Le 3 Août  1996, restera un jour inoubliable dans la vie du célèbre Venuste Niyongabo, et dans l’histoire du  sport au Burundi. C’est le jour où l’hymne nationale «Burundi Bwacu » a retentit  dans les jeux olympique d’Atlanta. Venuste Niyongabo venait d’offrir à la nation burundaise,  la toute première médaille  d’or olympique et l’unique jusqu’ aujourd’hui.  Ce moment  est intervenue, alors que le Burundi traversait une crise. Grace à ce natif de Vugizo, surgi de nulle part,  on  a  parlé du Burundi positivement.  Il a offert un cadeau sans prix à tout un peuple.

 

5000M, ce n’était pas sa spécialité

 

Venuste Niyongabo a décroché sa médaille d’or sur 5000m.

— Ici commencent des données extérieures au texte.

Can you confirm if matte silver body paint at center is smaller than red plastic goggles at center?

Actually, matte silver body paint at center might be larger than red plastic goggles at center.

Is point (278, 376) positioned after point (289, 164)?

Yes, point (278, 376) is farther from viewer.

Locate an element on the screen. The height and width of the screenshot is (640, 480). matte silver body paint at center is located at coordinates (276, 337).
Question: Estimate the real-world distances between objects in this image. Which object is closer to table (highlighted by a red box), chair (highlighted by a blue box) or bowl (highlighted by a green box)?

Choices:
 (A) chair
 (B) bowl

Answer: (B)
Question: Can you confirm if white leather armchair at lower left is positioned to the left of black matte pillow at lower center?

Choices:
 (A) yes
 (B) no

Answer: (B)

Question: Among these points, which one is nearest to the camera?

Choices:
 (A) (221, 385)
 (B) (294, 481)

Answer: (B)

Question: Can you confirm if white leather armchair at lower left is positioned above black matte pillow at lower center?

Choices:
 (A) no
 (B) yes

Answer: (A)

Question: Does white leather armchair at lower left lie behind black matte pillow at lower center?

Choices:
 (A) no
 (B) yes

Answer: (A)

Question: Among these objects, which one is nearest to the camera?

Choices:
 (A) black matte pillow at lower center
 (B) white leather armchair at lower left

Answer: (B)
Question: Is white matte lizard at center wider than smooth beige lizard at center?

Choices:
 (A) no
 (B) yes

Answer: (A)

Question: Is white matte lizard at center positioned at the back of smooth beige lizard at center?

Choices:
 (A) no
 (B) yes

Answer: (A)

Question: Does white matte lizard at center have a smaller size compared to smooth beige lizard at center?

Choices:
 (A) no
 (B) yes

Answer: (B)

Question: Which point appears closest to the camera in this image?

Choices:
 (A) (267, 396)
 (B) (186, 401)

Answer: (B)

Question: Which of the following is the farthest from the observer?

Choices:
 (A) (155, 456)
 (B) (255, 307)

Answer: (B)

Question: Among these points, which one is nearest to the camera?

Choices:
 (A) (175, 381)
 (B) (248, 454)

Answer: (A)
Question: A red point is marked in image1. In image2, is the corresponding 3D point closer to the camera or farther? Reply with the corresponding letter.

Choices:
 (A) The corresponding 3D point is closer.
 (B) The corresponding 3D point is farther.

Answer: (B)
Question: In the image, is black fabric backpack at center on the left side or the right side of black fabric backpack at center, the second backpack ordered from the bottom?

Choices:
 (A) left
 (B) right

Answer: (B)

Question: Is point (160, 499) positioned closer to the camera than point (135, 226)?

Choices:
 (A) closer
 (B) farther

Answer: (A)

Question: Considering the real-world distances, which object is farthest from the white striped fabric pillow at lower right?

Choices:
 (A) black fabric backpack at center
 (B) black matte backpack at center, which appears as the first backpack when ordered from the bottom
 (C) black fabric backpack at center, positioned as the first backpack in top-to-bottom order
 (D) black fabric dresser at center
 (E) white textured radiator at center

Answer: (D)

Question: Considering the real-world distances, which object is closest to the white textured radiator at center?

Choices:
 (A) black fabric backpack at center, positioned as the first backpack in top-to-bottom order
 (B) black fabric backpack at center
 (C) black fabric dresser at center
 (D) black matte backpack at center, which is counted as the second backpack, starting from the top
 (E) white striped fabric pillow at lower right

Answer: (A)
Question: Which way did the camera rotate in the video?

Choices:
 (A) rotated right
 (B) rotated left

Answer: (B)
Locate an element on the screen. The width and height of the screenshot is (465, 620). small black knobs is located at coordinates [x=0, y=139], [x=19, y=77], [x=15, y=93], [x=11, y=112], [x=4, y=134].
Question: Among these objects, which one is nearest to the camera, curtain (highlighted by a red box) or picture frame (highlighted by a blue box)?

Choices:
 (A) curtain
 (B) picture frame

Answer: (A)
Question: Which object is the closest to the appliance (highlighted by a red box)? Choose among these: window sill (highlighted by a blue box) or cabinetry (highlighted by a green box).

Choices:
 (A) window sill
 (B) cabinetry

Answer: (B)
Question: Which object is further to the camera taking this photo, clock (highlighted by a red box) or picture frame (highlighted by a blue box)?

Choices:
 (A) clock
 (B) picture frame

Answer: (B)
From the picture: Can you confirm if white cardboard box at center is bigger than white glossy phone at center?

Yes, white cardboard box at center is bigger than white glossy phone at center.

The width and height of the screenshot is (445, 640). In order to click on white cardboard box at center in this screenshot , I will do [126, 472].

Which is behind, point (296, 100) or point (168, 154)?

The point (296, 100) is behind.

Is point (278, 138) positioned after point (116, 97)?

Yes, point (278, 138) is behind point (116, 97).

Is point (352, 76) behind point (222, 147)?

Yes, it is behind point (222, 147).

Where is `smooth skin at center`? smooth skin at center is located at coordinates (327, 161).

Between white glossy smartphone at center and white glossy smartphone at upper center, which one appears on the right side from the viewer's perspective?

Or, c’est sur 800m et 1500m que Vénuste Niyongabo né dans le village du Vugizo proche  des rives du lac Tanganyika au sud du Burundi, gagne dans un premier temps sa réputation internationale. Lors des championnats du monde juniors de Séoul en 1992, il prend la 4ème place sur 800m et l’argent sur 1500m. L’année suivante, il dispute les championnats du monde de Stuttgart où il est éliminé en demi-finale, toujours sur 1500m. Il devient ensuite un des meilleurs mondiaux sur la distance, en s’imposant notamment dans le prestigieux meeting IAAF d’Oslo en 1995 avec une meilleure performance mondiale en 3.30.78 puis en remportant le bronze derrière l’Algérien Nourredine Morceli et le Marocain Hicham el Guerrouj lors des championnats du monde de Göteborg en 1995.

 
Qui ne risque rien, n’ a rien.

 
Dans la vie, on court toujours de risque.  « J’étais sûr de monter sur la 3e marche du podium du 1500m. Mais je ne voulais pas courir pour gagner une médaille de bronze aux Jeux Olympiques ! Je voulais tenter ma chance pour remporter l’or.  C’est ce qui fait l’histoire d’un pays. Et c’est pour ça que j’ai choisi de disputer le 5000m », dit Vénuste Niyongabo en pensant sur sa victoire sur la piste du stade olympique d’Atlanta.
Vénuste Niyongabo est un des favoris du 1500m des Jeux d’Atlanta, mais il estime que ses possibilités de victoire sont faibles compte tenu d’un plateau dominé par Morceli, El Guerrouj, le tenant du titre espagnol Fermin Cacho, les Kényans Stephen Kipkorir, Lucas Rotich et  Moses Tanui. Il décide donc de ne pas disputer cette épreuve et de s’aligner sur 5000m où il sent qu’il a plus de chances. Pari gagné ! Son démarrage irrésistible dans le dernier tour sous les applaudissements des 80.000 spectateurs du Stade Olympique démontre qu’il ne s’était pas trompé. « J’ai décidé de changer de distance, et j’ai obtenu une victoire mémorable, historique pour mon pays » dit  Venuste Nyiongabo

 

Le moment qui  a boosté  l’athlétisme au Burundi.

 

Un certain samedi le 3 août 1996, le coureur du Burundi reste au cœur du peloton durant la majeure partie de la finale. A deux tours de l’arrivée, il se porte en tête. A la cloche, il accélère encore pour se détacher définitivement, passant la ligne d’arrivée en 13:07.96 devant la Kényan Paul Bitok qui a tenté sans succès de le rattraper (13.08.16) et le Marocain Khalid Boulami (13.08:37).  Nyiongabo ne dispute là que sa 3e compétition internationale sur 5000m. Il devient le premier médaillé olympique du Burundi et en reste le seul à ce jour.